Grève des infirmiers : le gouvernement plaide pour un service minimum

Défilé des infirmiers congolais à Kinshasa, le 12/05/2015 sous la pluie lors de la célébration de la journée de l’infirmier. Radio Okapi/Ph. John Bompengo

Face à la radicalisation de la grève des infirmiers déclenchée dans plusieurs hôpitaux de la RDC, le gouvernement demande d’organiser un service minimum. Le président de l’Association nationale des infirmiers du Congo (Anic), Komba Djeko, l’a affirmé mercredi 18 novembre, à l’issue d’une rencontre que son association a eue avec le ministre de la Santé.

« Le ministre nous a demandé à ce que ne fusse qu’un service minimum soit assuré dans les hôpitaux », a déclaré Komba Djeko.

À en croire le président de l’Anic, le gouvernement a souligné qu’il n’a pas rompu le dialogue avec le syndicat et que les revendications présentées par le syndicat sont fondées.

Dans le Kasaï-Oriental, les infirmiers sont au deuxième jour de leur grève. Ils revendiquent entre autres, l’augmentation de la prime de risque et l’inscription sur la liste de paie des agents recrutés depuis 2008. La même situation est vécue au Sud-Kivu où les infirmiers ont durci leur grève.

Pour mettre fin à cette situation, Komba Djeko interpelle le gouvernement. Il a indiqué que l’exécutif national a le devoir d’offrir à la population des services et des soins de qualité par un personnel qualifié, compétent et motivé.

« Nous voulions donc savoir qu’est ce qui se passe réellement.

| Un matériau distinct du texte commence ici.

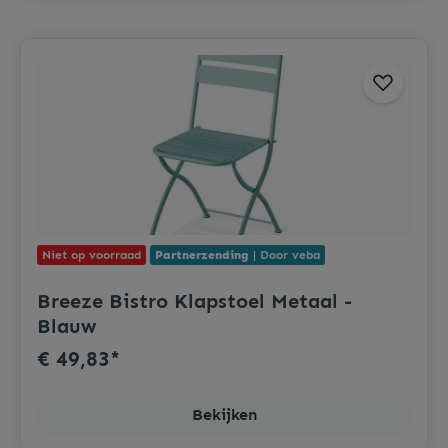
Niet op voorraad
Partnerzending
| Door veba
Breeze Bistro Klapstoel Metaal -
Blauw
€ 49,83*
Bekijken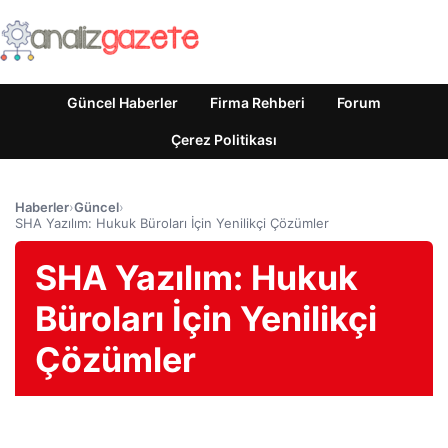
Güncel Haberler
Firma Rehberi
Forum
Çerez Politikası
Haberler
›
Güncel
›
SHA Yazılım: Hukuk Büroları İçin Yenilikçi Çözümler
SHA Yazılım: Hukuk
Büroları İçin Yenilikçi
Çözümler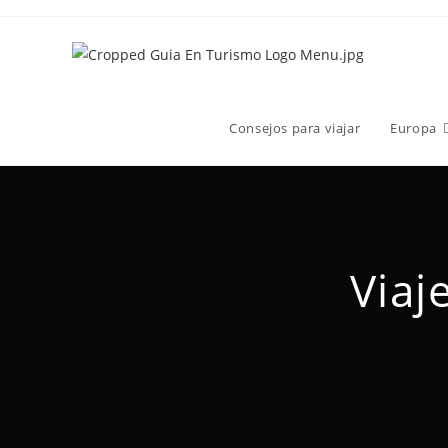
Consejos para viajar
Europa
Viaj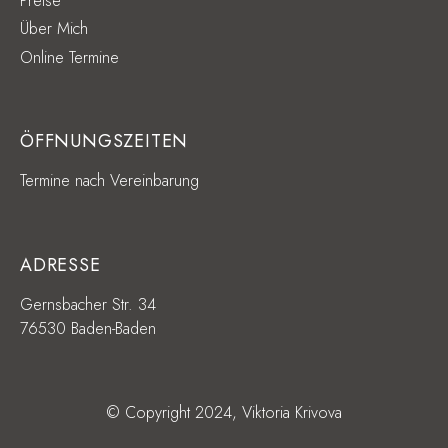
Preise
Über Mich
Online Termine
ÖFFNUNGSZEITEN
Termine nach Vereinbarung
ADRESSE
Gernsbacher Str. 34
76530 Baden-Baden
© Copyright 2024, Viktoria Krivova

Quelles sont les propositions des solutions que le gouvernement met à la disposition des syndicats pour qu’on puisse trouver un compris et commencer le travail », a-t-il affirmé.

Komba Djeko n’a pas précisé si les infirmiers acceptaient la proposition du gouvernement mais il a promis de faire rapport aux syndicats :

« Nous avons au moins l’information officielle et nous allons voir comment parler avec le syndicat pour voir quelles sont les modalités qu’eux ont accepté par rapport à ce que le gouvernement vient de proposer. »

Il a assuré que les infirmiers sont regroupés dans une association professionnelle et qu’il est anormal qu’ils assistent à des morts des femmes et des enfants dans des  hôpitaux.